According to a fourth aspect of the present invention, the stator support structure of the third aspect of the present invention further has such a feature that the stator and the second support member are made of resin. In this structure, since the second support member is made of resin, the concavities for arranging the ratchet claws can be easily formed.
According to a fifth aspect of the present invention, a stator support structure for coupling a stator of a torque converter to a stationary shaft and supporting the stator on an impeller hub and a turbine hub includes a first support member, a second support member, a one-way clutch body and a retainer. The first support member has a first annular flange coupled nonrotatably to the stationary shaft and extending radially outward. The second support member has a second annular flange formed of an inner peripheral portion of the stator extending radially inward and opposed to the first annular flange, and a second thrust receiving portion for receiving a thrust load. The one-way clutch body is disposed between the first and second annular flanges, and is subjected to an axial load in a locked state for inhibiting rotation of the stator only in one direction. The retainer is in contact with the thrust receiving portion of the second support member for receiving the thrust load. The stator, the second support member and the retainer are made of resin. The side surface of the second annular flange of the second support member can be in direct contact with one of the inner side surface of the turbine hub and the inner side surface of the impeller hub, and the retainer can be in direct contact with the other of the inner side surface of the turbine hub and the inner side surface of the impeller hub.
In this structure, since the second support member and the retainer are made of resin, these can be in direct contact with the turbine hub and the impeller hub. Therefore, two thrust bearings, which are employed in a conventional structure, are not required so that the parts can be reduced in number, and the axial size can be reduced.
The thrust load, which is caused by the operation of the torque converter, is caused by the thrust receiving portion of the second support member and the retainer, and can be prevented from acting on the one-way clutch body.
According to a sixth aspect of the present invention, the stator support structure of the fifth aspect of the present invention further has such a feature that the retainer is in direct contact with the inner side surface of the impeller hub, and the resin forming the stator and the second support member has lower slidability than the resin forming the retainer.
In the torque converter, the inner side surface of the impeller hub is subjected to a larger thrust load than the inner side surface of the turbine hub.
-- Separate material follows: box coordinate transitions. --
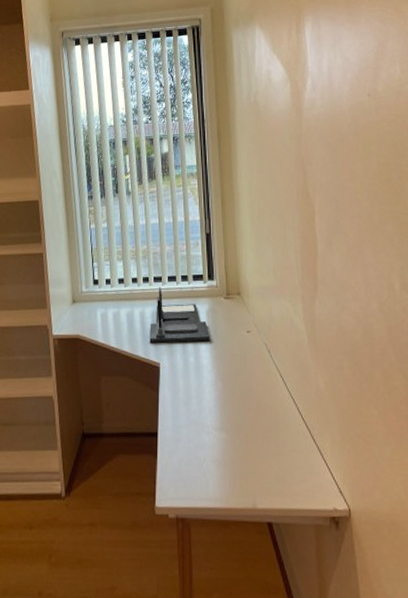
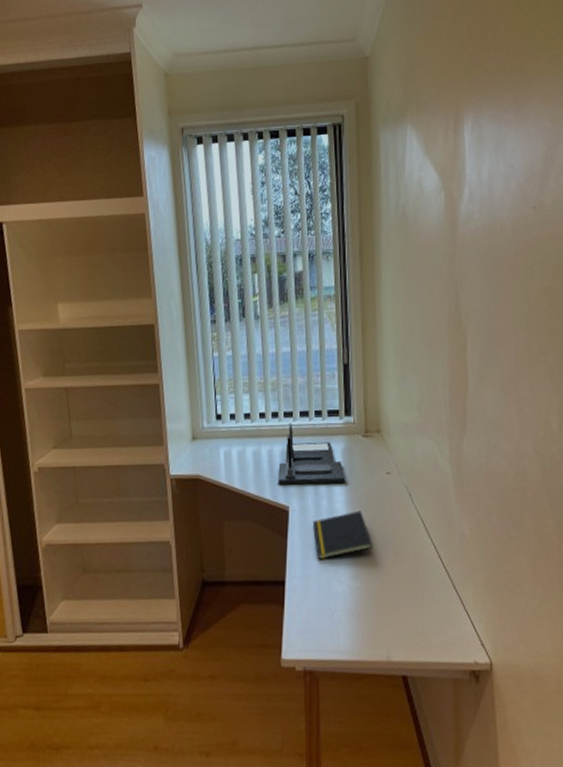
notepad: none [181,366,237,412] -> present [312,510,374,559]

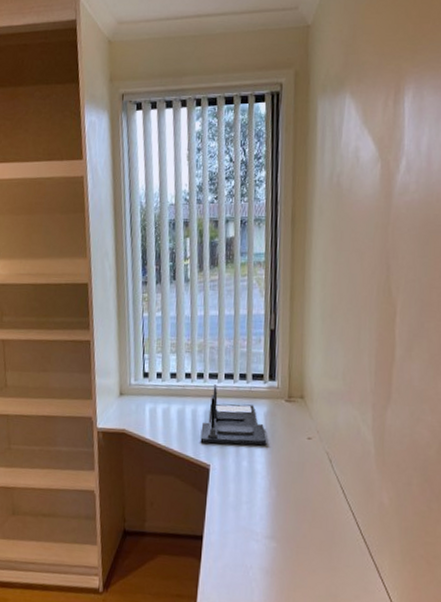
notepad: present [312,510,374,559] -> none [232,473,292,518]

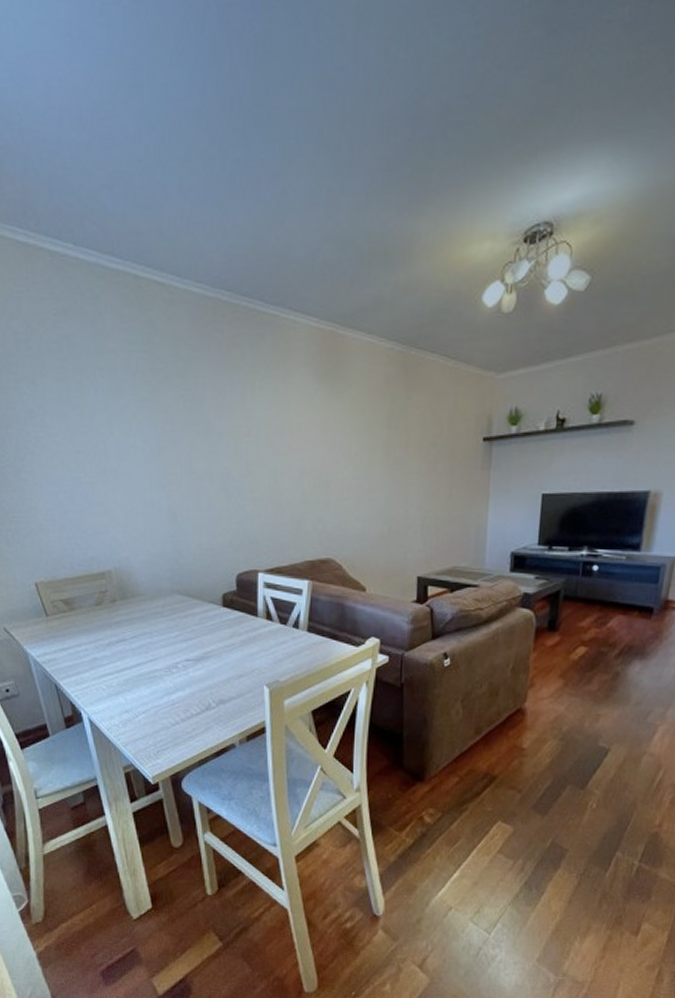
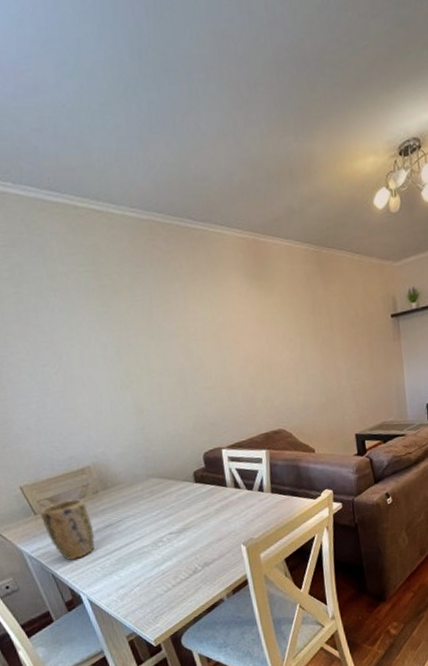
plant pot: none [52,605,105,672] -> present [40,499,95,560]

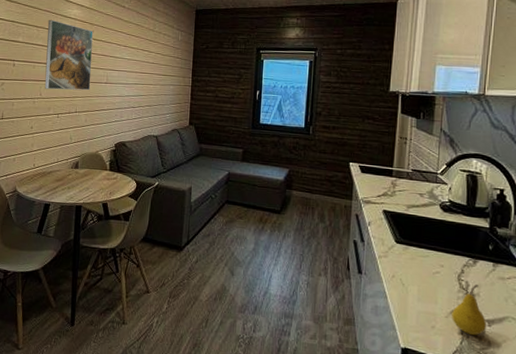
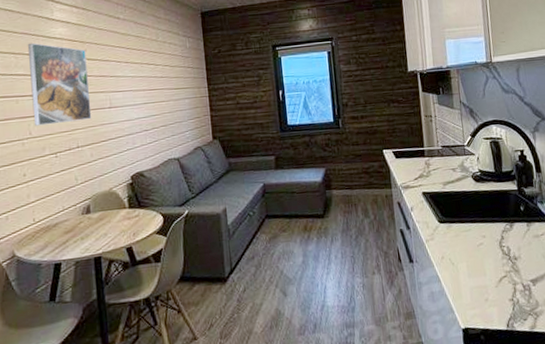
fruit: present [452,285,487,336] -> none [500,248,532,299]

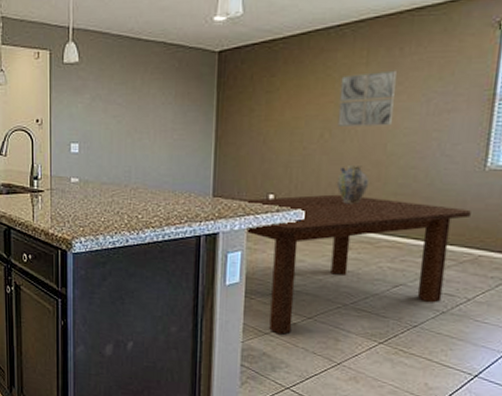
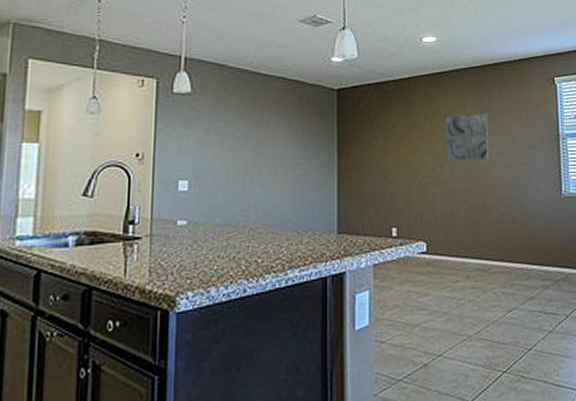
dining table: present [240,194,471,335] -> none [365,224,557,379]
ceramic jug: present [336,166,370,204] -> none [450,197,478,233]

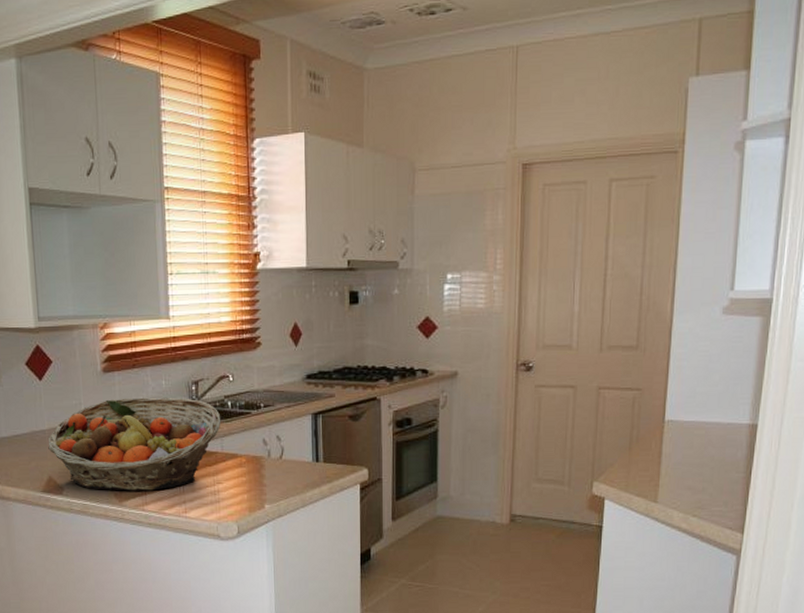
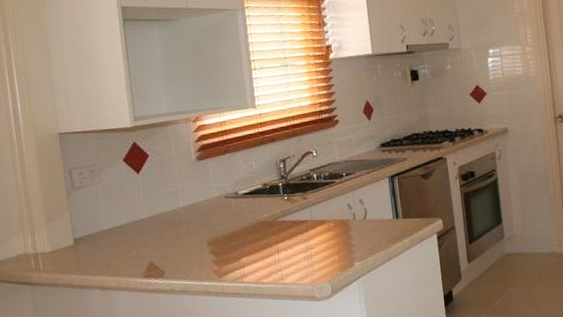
fruit basket: present [47,397,221,491] -> none [147,175,309,269]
Therefore, the member in direct contact with the inner side surface of the impeller hub must have higher slidability that the member in contact with the inner side surface of the turbine hub. However, the structure, in which the members in contact with the inner side surfaces are made of resin, is expensive if a large amount of resin having high slidability is to be used. Accordingly, the resin having high slidability is used only for the retainer having smaller sizes than the stator and the second support member, resin having lower slidability than the resin of the retainer is used for the stator and the second support member. Thereby, the increase in manufacturing cost of the stator support structure using resin materials can be minimized while keeping intended function of bearing the large thrust load occurred on the impeller hub side.